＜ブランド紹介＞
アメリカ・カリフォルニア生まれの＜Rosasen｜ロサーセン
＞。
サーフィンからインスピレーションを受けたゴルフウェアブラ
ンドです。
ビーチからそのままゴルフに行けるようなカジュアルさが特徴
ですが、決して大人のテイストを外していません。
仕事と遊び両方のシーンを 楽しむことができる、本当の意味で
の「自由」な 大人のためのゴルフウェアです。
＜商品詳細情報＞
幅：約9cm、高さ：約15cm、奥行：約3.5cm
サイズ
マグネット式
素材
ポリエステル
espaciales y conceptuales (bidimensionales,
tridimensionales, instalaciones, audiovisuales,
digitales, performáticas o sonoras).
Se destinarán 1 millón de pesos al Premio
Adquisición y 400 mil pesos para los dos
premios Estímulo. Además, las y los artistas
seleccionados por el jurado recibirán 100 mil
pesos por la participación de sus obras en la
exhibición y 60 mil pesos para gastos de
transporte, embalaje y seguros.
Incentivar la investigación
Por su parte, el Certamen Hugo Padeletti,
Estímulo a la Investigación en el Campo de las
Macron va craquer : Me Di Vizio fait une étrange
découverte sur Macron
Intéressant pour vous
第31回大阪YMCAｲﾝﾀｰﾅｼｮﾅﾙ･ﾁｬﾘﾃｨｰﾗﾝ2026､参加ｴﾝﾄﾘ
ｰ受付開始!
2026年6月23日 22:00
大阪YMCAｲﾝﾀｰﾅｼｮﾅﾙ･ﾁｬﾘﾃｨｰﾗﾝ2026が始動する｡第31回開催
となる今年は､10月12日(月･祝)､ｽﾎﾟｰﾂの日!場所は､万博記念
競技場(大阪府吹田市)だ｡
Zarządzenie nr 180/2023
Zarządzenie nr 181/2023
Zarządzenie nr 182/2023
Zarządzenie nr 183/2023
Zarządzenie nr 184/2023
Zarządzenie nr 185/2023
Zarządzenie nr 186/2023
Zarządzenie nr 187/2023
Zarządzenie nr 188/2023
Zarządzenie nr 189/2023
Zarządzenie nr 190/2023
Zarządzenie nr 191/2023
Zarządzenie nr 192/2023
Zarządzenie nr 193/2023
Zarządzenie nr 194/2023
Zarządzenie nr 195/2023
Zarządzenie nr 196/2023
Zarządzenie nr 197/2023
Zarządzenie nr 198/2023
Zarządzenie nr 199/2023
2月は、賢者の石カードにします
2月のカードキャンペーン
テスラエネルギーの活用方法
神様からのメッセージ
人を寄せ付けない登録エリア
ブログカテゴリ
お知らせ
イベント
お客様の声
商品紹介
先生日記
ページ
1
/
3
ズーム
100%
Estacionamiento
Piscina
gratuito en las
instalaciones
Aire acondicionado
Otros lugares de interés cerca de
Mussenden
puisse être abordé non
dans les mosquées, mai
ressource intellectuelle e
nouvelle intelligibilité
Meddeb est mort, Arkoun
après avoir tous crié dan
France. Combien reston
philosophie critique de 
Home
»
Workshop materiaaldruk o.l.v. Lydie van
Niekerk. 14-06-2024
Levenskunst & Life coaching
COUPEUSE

▶ _Activity_:
Repeat every line of the rows above, character for character and in the same order, keeping the original line breaks.

▶ _Task answer_:
＜ブランド紹介＞
アメリカ・カリフォルニア生まれの＜Rosasen｜ロサーセン
＞。
サーフィンからインスピレーションを受けたゴルフウェアブラ
ンドです。
ビーチからそのままゴルフに行けるようなカジュアルさが特徴
ですが、決して大人のテイストを外していません。
仕事と遊び両方のシーンを 楽しむことができる、本当の意味で
の「自由」な 大人のためのゴルフウェアです。
＜商品詳細情報＞
幅：約9cm、高さ：約15cm、奥行：約3.5cm
サイズ
マグネット式
素材
ポリエステル
espaciales y conceptuales (bidimensionales,
tridimensionales, instalaciones, audiovisuales,
digitales, performáticas o sonoras).
Se destinarán 1 millón de pesos al Premio
Adquisición y 400 mil pesos para los dos
premios Estímulo. Además, las y los artistas
seleccionados por el jurado recibirán 100 mil
pesos por la participación de sus obras en la
exhibición y 60 mil pesos para gastos de
transporte, embalaje y seguros.
Incentivar la investigación
Por su parte, el Certamen Hugo Padeletti,
Estímulo a la Investigación en el Campo de las
Macron va craquer : Me Di Vizio fait une étrange
découverte sur Macron
Intéressant pour vous
第31回大阪YMCAｲﾝﾀｰﾅｼｮﾅﾙ･ﾁｬﾘﾃｨｰﾗﾝ2026､参加ｴﾝﾄﾘ
ｰ受付開始!
2026年6月23日 22:00
大阪YMCAｲﾝﾀｰﾅｼｮﾅﾙ･ﾁｬﾘﾃｨｰﾗﾝ2026が始動する｡第31回開催
となる今年は､10月12日(月･祝)､ｽﾎﾟｰﾂの日!場所は､万博記念
競技場(大阪府吹田市)だ｡
Zarządzenie nr 180/2023
Zarządzenie nr 181/2023
Zarządzenie nr 182/2023
Zarządzenie nr 183/2023
Zarządzenie nr 184/2023
Zarządzenie nr 185/2023
Zarządzenie nr 186/2023
Zarządzenie nr 187/2023
Zarządzenie nr 188/2023
Zarządzenie nr 189/2023
Zarządzenie nr 190/2023
Zarządzenie nr 191/2023
Zarządzenie nr 192/2023
Zarządzenie nr 193/2023
Zarządzenie nr 194/2023
Zarządzenie nr 195/2023
Zarządzenie nr 196/2023
Zarządzenie nr 197/2023
Zarządzenie nr 198/2023
Zarządzenie nr 199/2023
2月は、賢者の石カードにします
2月のカードキャンペーン
テスラエネルギーの活用方法
神様からのメッセージ
人を寄せ付けない登録エリア
ブログカテゴリ
お知らせ
イベント
お客様の声
商品紹介
先生日記
ページ
1
/
3
ズーム
100%
Estacionamiento
Piscina
gratuito en las
instalaciones
Aire acondicionado
Otros lugares de interés cerca de
Mussenden
puisse être abordé non
dans les mosquées, mai
ressource intellectuelle e
nouvelle intelligibilité
Meddeb est mort, Arkoun
après avoir tous crié dan
France. Combien reston
philosophie critique de 
Home
»
Workshop materiaaldruk o.l.v. Lydie van
Niekerk. 14-06-2024
Levenskunst & Life coaching
COUPEUSE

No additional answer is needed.